The composition displays Hodo’s hallmark precision and grace: finely embossed veins on the petals, softly modulated bokashi color transitions, and a carefully balanced asymmetry that emphasizes the natural rhythm of growth and bloom. This work was printed in May 1938 (Shōwa 13) by Takemura Hideo, one of Kyoto’s prominent publishers of shin-hanga and kachō-e (bird-and-flower) subjects during the early Shōwa era.
Signature: 蒲堂 (Hodō), with artist’s red seal
Inscription: 昭和十三年五月の作 (Made in May, Shōwa 13 [1938])
Publisher: 版権所有 竹村秀雄 (Hanken shoyū Takemura Hideo)
Format: Ōban tate-e (大判竪絵, vertical oban)
Condition: Excellent color and impression, with strong embossing and soft gradation; minor age toning to margins. However, pasted to board.
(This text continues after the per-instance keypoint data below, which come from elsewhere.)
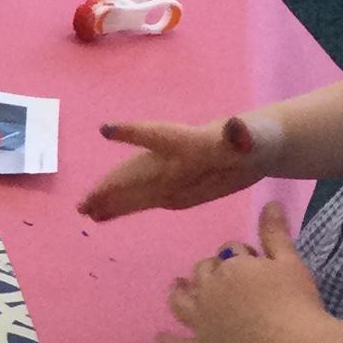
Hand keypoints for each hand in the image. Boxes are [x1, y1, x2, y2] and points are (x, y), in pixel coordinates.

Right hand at [79, 109, 281, 222]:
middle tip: (84, 202)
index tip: (105, 130)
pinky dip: (121, 208)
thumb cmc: (259, 137)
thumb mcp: (254, 137)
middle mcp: (172, 159)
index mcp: (190, 142)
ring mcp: (170, 176)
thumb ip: (241, 135)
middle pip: (136, 171)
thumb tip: (234, 126)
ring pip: (134, 189)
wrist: (259, 147)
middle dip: (111, 185)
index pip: (160, 135)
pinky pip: (142, 202)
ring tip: (83, 211)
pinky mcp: (174, 193)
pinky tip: (101, 216)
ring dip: (109, 199)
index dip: (134, 133)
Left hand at [158, 201, 327, 342]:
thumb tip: (270, 203)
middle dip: (209, 270)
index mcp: (229, 267)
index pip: (228, 252)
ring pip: (180, 302)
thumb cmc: (297, 302)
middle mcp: (208, 292)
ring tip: (175, 287)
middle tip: (222, 277)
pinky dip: (167, 342)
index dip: (239, 256)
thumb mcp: (290, 262)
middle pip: (201, 273)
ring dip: (176, 292)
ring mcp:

Nishimura Hodo (西村蒲堂) was an accomplished yet little-documented shin-hanga artist active in the 1930s and 1940s, known primarily for his lyrical kachō-e (bird-and-flower) woodblock prints published by Takemura Hideo of Kyoto. His works, including Lotus Flowers and Camellia and Bluebird, combine refined design with technical mastery—subtle bokashi gradations, fine line engraving, and gentle embossing—reflecting both traditional Japanese sensitivity and the modern realism of the shin-hanga movement.